6 de janeiro de 2004

Assim até o Francisco fica a saber!

Dr Prado Coelho e a sociedade civilQuem, no Porto, quiser saber onde mora o Francisco, basta-lhe que comece a subir a Rua de Camões e se detenha em frente à antiga estação da Trindade. Onde actualmente alguns operários, certamente vindos de leste, pregam dísticos na vedação a dizer "frente de obra", "utilize o outro passeio" ou "metro do Porto". Enquanto outros, no interior, prosseguem com escavações arquelógicas, sem método e sem ritmo, ou procuram raposas nas tocas abertas no coração da terra por máquinas malucas.

Ele, o Francisco, mora ali há anos, sob as arcadas do velho edifício onde funcionou a estalagem Corcel, encravado entre uma parede do prédio que ainda não ruiu e uma fila de automóveis que, em espinha, aproveita o passeio para o estacionamento. Tem sempre à volta da enxerga em que se deita uma enormidade de porcarias e inutilidades que são todo o seu património. Por mais que instado a fazê-lo, não se muda.

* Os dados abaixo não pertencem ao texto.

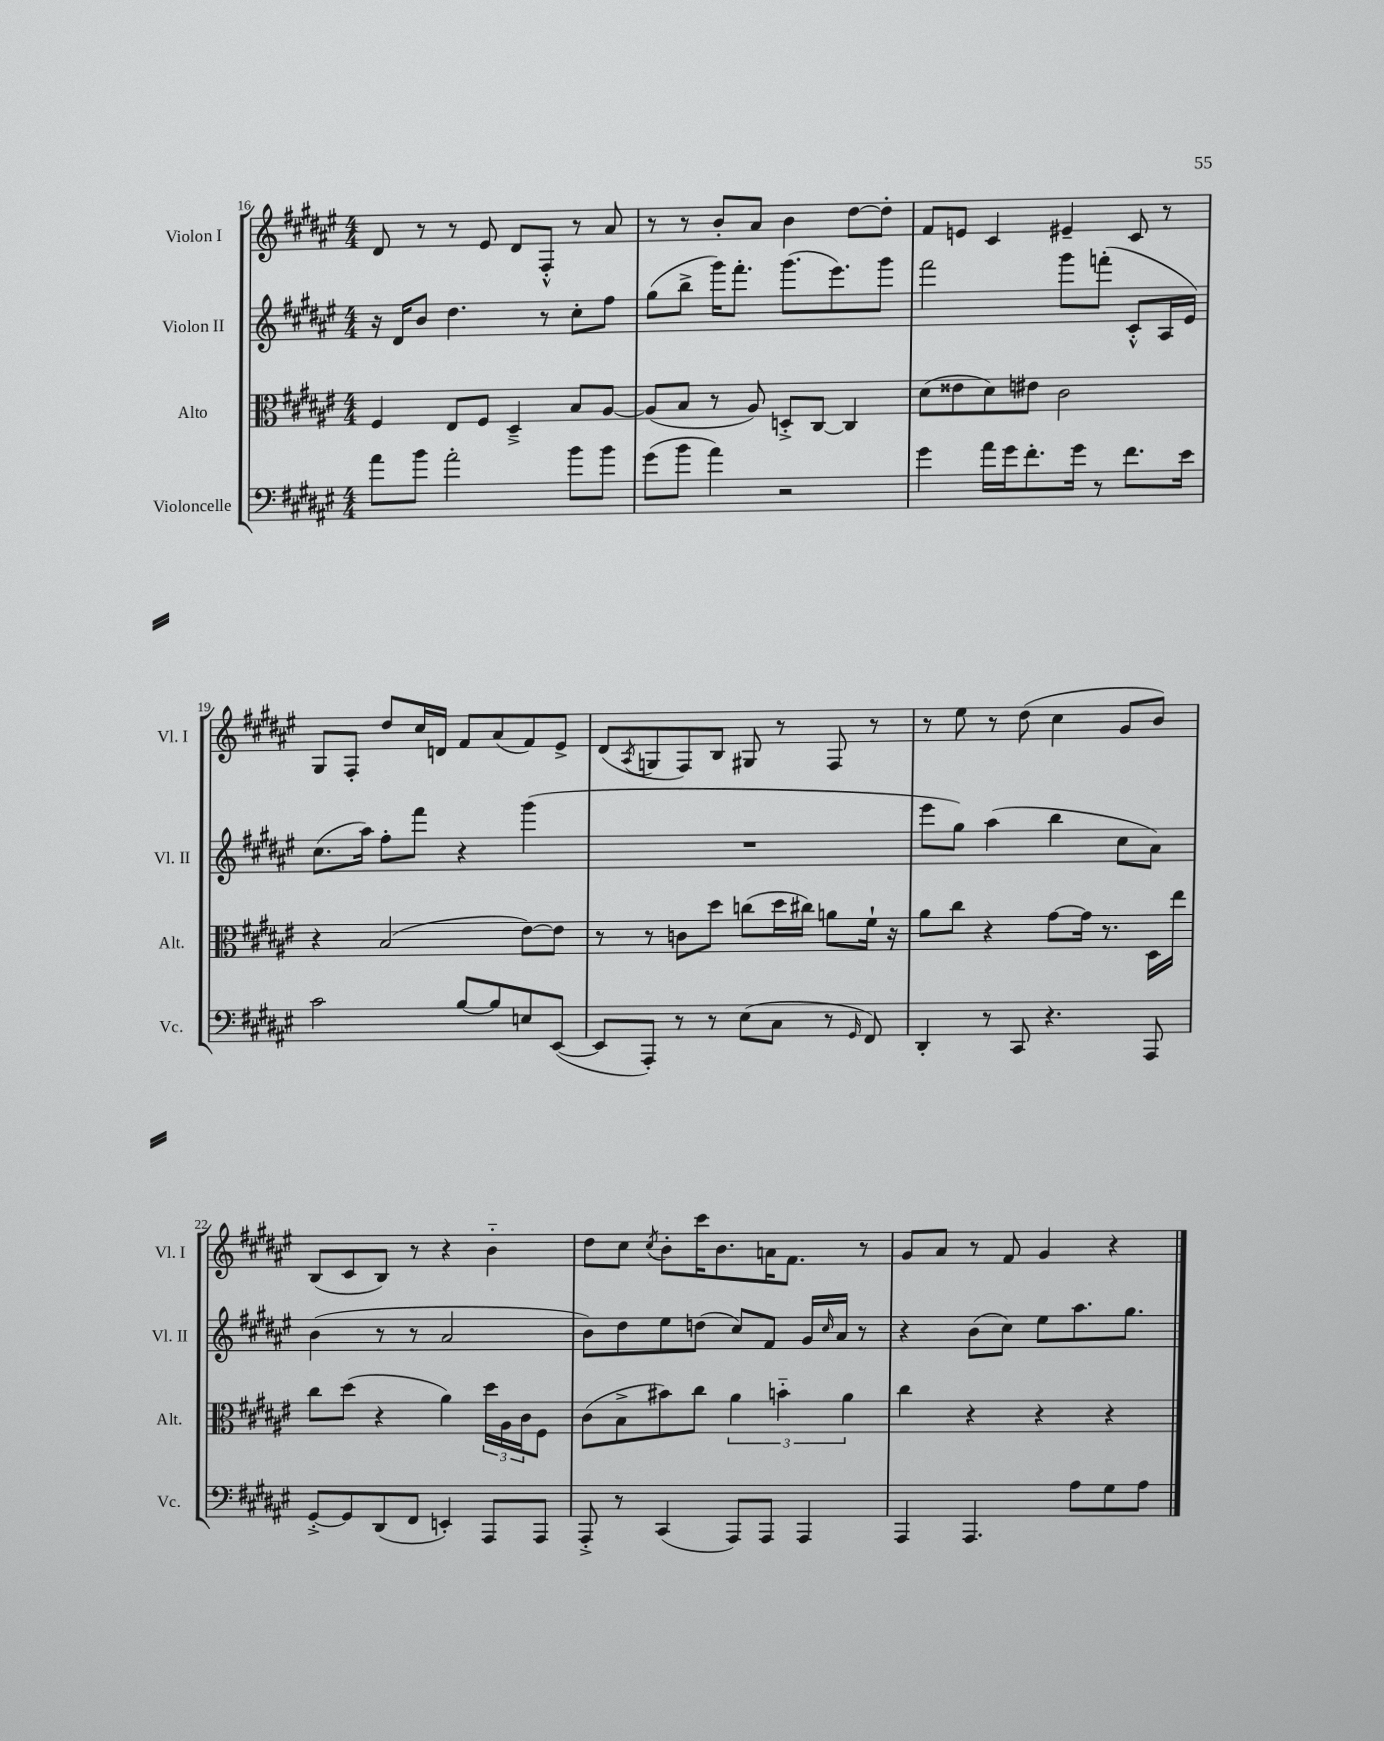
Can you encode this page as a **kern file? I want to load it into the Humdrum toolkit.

**kern	**kern	**kern	**kern
*staff4	*staff3	*staff2	*staff1
*clefF4	*clefC3	*clefG2	*clefG2
*k[f#c#g#d#a#e#]	*k[f#c#g#d#a#e#]	*k[f#c#g#d#a#e#]	*k[f#c#g#d#a#e#]
*M4/4	*M4/4	*M4/4	*M4/4
8a#\L	4F#/	16r	8d#/
.	.	16d#/LK	.
8b\J	.	8b/J	8r
2a#'\	8E#/L	4.dd#\	8r
.	8F#/J	.	8e#/
.	4D#~^/	.	8d#/L
.	.	8r	8F#'^^/J
8b\L	8B/L	8cc#'\L	8r
8b\J	[8A#/J	8ff#\J	8a#/
=	=	=	=
(8g#\L	(8A#/]L	(8gg#\L	8r
8b\J	8B/J	8bb^\J	8r
4a#\)	8r	16ggg#\LK)	8b'/L
.	.	8.fff#'\J	.
.	8A#/)	.	8a#/J
2r	8D'^/L	(8.ggg#\L	4b\
.	[8C#/J	.	.
.	.	8.eee#\)	.
.	4C#/]	.	[8dd#\L
.	.	8ggg#\J	8dd#'\]J
=	=	=	=
4g#\	(8d#\L	2fff#\	8f#/L
.	8e##\	.	8e/J
16a#\LL	8d#\)	.	4c#/
16g#\J	.	.	.
8.f#'\	8e#\J	.	.
.	2c#\	8ggg#\L	4e#~/
16g#\Jk	.	.	.
8r	.	(8fff'\J	.
8.f#\L	.	8c#'^^/L	8c#/
.	.	16A#/L	8r
16e#\Jk	.	16e#/JJ)	.
=	=	=	=
2c#\	4r	(8.cc#\L	8G#/L
.	.	.	8F#'/J
.	.	16aa#\Jk)	.
.	(2B/	8ff#'\L	8dd#/L
.	.	8fff#\J	16cc#/L
.	.	.	16d/JJ
[8B/L	.	4r	8f#/L
8B/]	.	.	(8a#/
8E/	[8e#\L)	(4ggg#\	8f#/)
([8EE#/J	8e#\]J	.	8e#^/J
=	=	=	=
8EE#/]L	8r	1r	(8d#/L
.	.	.	8qA#/
8AAA#'/J)	8r	.	8G/
8r	8c\L	.	8F#/)
8r	8dd#\J	.	8B/J
(8E#\L	(8cc\L	.	8G#/
8C#\J	16dd#\L	.	8r
.	16cc#\JJ)	.	.
8r	8a\L	.	8F#/
16qqGG#/	.	.	.
8FF#/)	16f#`\Jk	.	8r
.	16r	.	.
=	=	=	=
4DD#'/	8a#\L	8eee#\L	8r
.	8cc#\J	8gg#\J)	8ee#\
8r	4r	(4aa#\	8r
8CC#/	.	.	(8dd#\
4.r	[8g#\L	4bb\	4cc#\
.	16g#\]Jk	.	.
.	8.r	.	.
.	.	8cc#\L	8g#/L
8AAA#/	16D#\LL	8a#\J)	8b/J)
.	16ee#\JJ	.	.
=	=	=	=
[8GG#'^/L	8cc#\L	(4b\	(8B/L
8GG#/]	(8dd#\J	.	8c#/
(8DD#/	4r	8r	8B/J)
8FF#/J	.	8r	8r
4EE'/)	4a#\)	2a#/	4r
8AAA#/L	24dd#\LL	.	4b'~\
.	24A#\	.	.
.	24c#\J	.	.
8AAA#/J	8F#\J	.	.
=	=	=	=
8AAA#'^/	(8c#\L	8b\L)	8dd#\L
8r	8B^\	8dd#\	8cc#\J
.	.	.	8qcc#/
(4CC#/	8b#\)	8ee#\	8b'\L
.	8cc#\J	(8dd\J	16ccc#\K
.	.	.	8.b\
8AAA#/L)	6a#\	8cc#/L)	.
8AAA#/J	.	8f#/J	16a\K
.	6b'~\	.	.
.	.	.	8.f#\J
4AAA#/	.	16g#/LL	.
.	.	16qqcc#/	.
.	.	16a#/JJ	.
.	6a#\	.	.
.	.	8r	8r
=	=	=	=
4AAA#/	4cc#\	4r	8g#/L
.	.	.	8a#/J
4.AAA#/	4r	(8b\L	8r
.	.	8cc#\J)	8f#/
.	4r	8ee#\L	4g#/
8A#\L	.	8.aa#\	.
8G#\	4r	.	4r
.	.	8.gg#\J	.
8A#\J	.	.	.
==	==	==	==
*-	*-	*-	*-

Por vezes, não sei quem, vem com uma carinha e leva-o, carrega-lhe o património para a lixeira e lava o passeio à mangueirada. Dois dias depois o Francisco está de volta. Espoliado do seu património, recomeça vida de novo.

Está habitualmente sóbrio o Francisco, desde que esteja a dormir. As mesmas garantias já não podem dar-se desde que esteja levantado e as garrafas de cerveja, vazias, se acumulem como parte do património. Não é agressivo e chega, muitas vezes, a ser prestável e a oferecer-se para levar a casa as compras dos moradores adjacentes. Raramente implica seja com quem for. Sobe a rua, a passo, falando sozinho, desce-a da mesma maneira, mas calado. Nunca andou a arrumar carros porque essa atitude, segundo afirma, é o seu contributo para o Porto Feliz do Dr Rio. Além disso corria sempre o risco de alguém do Jornal de Notícias, que fica em frente, lhe tirar o retrato e pespegar com ele nas páginas do jornal. Um desprestígio!

O Francisco não tem e não vê televisão, da mesma forma que não tem e não ouve rádio. Mas lê durante grande parte do tempo em que tem que esperar pela próxima cerveja. E escreve muitos algarismos. Em folhas soltas de papel quadriculado que os vizinhos, compadecidos, lhe vão oferecendo. Desenha-os cuidadosamente, com firmeza na mão e sem emendas. Uniformes e regulares, de fazerem inveja a quem frequenta escolas. Do ensino público ou privado, tanto faz.

Cumprimenta quem passa com a educação esmerada de quem nunca fez parte da junta de freguesia. Embora se apresente barbudo e sujo, com aspecto andrajoso, mas não utilizando roupas rotas. Um destes dias perguntou-me o que era isso de sociedade civil e se isso era bom para ele, lhe trazia mais benefícios, significava o aumento da pensão social ou, pelo menos, meia dúzia de cervejas a mais. Por mais que me custe dizê-lo, hão-de V. Exas. desculpar-me a grosseria, fodeu-me! Tirou-me o pio e, sem pedalada, não soube responder-lhe.

Saiu-me a sorte grande hoje, depois de ontem terem arrancado as emissões do canal de televisão Dois. Com os mesmos emissores, as mesmas instalações, as mesmas frequências, as mesmas caras e até o mesmo canal na TV Cabo. O mesmo presidente do conselho de administração e o mesmo impagável ministro da presidência também. O Dr. Eduardo veio hoje, por caprichos do destino, em meu socorro. Ensinando-me que o conceito de sociedade civil traz a sua marca de formulação hegeliana, nos Princípios da Filosofia do Direito, que tem precisamente na segunda secção da terceira parte um desenvolvimento que lhe é consagrado.

Logo à noite já esclareço o Francisco, que anda afligido com o assunto. E entrego-lhe o recorte do jornal para ele ler ao serão, entre o frio de inverno e mais uma Super Bock!